[Dataset items]
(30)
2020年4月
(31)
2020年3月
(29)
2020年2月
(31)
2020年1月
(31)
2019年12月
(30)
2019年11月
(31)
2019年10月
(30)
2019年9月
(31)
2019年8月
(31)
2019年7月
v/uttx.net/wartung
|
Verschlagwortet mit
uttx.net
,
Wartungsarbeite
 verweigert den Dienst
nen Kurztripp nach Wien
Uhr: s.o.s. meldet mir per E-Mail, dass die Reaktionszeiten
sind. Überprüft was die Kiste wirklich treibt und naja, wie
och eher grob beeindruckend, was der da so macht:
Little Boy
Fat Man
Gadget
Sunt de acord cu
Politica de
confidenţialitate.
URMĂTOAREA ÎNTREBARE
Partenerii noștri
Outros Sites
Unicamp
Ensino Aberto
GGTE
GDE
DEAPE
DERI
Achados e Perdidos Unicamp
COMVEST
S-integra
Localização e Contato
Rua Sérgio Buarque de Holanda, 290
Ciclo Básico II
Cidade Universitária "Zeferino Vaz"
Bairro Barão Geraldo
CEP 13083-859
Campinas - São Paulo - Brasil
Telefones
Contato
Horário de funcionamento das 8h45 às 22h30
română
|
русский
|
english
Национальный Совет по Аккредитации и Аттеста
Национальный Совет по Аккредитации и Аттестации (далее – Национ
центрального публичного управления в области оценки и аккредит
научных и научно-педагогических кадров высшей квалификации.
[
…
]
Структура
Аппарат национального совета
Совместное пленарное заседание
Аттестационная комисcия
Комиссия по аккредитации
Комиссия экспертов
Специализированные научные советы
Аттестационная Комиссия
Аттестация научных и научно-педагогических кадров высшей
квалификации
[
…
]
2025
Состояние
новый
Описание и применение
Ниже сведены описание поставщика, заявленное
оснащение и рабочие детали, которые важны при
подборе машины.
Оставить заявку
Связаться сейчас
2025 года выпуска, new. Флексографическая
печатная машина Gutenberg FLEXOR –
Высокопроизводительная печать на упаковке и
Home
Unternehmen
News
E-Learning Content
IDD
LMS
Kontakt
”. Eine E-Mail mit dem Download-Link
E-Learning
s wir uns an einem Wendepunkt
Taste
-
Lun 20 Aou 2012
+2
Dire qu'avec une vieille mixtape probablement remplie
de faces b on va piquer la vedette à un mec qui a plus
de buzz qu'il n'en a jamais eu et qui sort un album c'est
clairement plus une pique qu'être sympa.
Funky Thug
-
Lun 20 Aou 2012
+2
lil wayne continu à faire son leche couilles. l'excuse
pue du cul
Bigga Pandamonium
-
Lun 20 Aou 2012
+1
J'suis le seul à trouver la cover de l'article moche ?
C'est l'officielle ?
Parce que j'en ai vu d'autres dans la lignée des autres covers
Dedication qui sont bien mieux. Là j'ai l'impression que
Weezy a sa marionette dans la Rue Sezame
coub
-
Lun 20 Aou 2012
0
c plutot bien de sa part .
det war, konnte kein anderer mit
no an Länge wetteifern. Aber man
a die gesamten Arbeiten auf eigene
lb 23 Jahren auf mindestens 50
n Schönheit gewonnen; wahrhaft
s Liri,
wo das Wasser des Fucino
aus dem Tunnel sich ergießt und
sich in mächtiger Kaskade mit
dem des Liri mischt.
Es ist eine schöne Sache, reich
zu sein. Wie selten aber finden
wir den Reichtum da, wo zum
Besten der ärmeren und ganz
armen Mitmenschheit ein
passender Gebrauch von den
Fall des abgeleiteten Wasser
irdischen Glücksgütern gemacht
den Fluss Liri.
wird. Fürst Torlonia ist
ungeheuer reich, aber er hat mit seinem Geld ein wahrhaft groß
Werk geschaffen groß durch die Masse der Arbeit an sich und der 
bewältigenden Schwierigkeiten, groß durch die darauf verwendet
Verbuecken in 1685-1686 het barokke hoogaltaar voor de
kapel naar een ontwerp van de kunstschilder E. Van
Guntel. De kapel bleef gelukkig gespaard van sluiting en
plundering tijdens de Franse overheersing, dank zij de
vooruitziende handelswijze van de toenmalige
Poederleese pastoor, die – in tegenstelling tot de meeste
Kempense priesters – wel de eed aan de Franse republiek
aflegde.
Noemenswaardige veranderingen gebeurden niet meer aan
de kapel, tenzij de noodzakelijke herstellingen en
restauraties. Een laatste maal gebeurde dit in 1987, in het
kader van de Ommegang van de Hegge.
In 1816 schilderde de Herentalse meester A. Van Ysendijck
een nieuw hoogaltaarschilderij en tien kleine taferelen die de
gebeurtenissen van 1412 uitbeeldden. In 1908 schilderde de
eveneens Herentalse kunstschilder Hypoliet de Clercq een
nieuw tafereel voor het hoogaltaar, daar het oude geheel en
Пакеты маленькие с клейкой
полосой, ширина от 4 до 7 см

● Task item
Scan the records for the word "квалификации", and copy each line where it is found.

● Response box
научных и научно-педагогических кадров высшей квалификации.
квалификации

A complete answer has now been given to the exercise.